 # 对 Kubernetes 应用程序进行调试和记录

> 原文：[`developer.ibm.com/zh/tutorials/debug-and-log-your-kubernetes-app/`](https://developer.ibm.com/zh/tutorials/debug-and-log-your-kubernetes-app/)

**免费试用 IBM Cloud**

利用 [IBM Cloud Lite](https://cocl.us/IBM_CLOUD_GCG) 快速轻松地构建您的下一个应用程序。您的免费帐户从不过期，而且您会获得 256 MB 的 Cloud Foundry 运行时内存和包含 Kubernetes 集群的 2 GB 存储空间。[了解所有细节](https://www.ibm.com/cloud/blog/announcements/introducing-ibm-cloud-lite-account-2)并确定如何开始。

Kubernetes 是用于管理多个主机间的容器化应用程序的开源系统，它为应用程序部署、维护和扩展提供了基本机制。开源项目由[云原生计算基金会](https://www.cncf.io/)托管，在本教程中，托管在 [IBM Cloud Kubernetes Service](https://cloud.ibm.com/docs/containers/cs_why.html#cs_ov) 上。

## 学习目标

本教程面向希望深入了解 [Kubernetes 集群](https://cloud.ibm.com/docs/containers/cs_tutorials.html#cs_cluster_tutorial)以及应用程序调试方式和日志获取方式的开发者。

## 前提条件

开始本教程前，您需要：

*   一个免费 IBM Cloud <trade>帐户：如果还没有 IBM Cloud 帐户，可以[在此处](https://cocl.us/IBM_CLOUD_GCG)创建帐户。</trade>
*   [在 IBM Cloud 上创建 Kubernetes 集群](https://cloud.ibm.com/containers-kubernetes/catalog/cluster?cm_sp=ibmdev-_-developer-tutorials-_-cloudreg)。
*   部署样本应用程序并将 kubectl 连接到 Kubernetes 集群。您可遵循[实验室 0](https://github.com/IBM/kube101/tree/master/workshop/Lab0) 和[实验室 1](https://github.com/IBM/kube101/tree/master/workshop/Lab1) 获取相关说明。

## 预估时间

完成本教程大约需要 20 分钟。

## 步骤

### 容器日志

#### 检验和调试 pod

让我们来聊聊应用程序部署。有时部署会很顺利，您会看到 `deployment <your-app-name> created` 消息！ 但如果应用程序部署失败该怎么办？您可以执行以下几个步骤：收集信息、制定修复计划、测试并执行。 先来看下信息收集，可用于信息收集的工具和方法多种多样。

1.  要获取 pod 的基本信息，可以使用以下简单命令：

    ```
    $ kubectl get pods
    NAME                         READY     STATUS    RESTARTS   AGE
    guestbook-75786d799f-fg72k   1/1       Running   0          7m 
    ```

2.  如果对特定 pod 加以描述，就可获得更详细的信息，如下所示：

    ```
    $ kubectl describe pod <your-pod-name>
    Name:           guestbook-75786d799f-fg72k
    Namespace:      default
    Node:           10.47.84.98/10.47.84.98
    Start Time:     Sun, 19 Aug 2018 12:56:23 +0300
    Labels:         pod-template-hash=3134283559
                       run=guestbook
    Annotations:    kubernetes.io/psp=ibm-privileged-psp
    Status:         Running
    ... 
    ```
================================
• **Description of the task**:
Check each line of the listing for "html". Show those that have it.

• **Exercise solution**:
Kubernetes 是用于管理多个主机间的容器化应用程序的开源系统，它为应用程序部署、维护和扩展提供了基本机制。开源项目由[云原生计算基金会](https://www.cncf.io/)托管，在本教程中，托管在 [IBM Cloud Kubernetes Service](https://cloud.ibm.com/docs/containers/cs_why.html#cs_ov) 上。
本教程面向希望深入了解 [Kubernetes 集群](https://cloud.ibm.com/docs/containers/cs_tutorials.html#cs_cluster_tutorial)以及应用程序调试方式和日志获取方式的开发者。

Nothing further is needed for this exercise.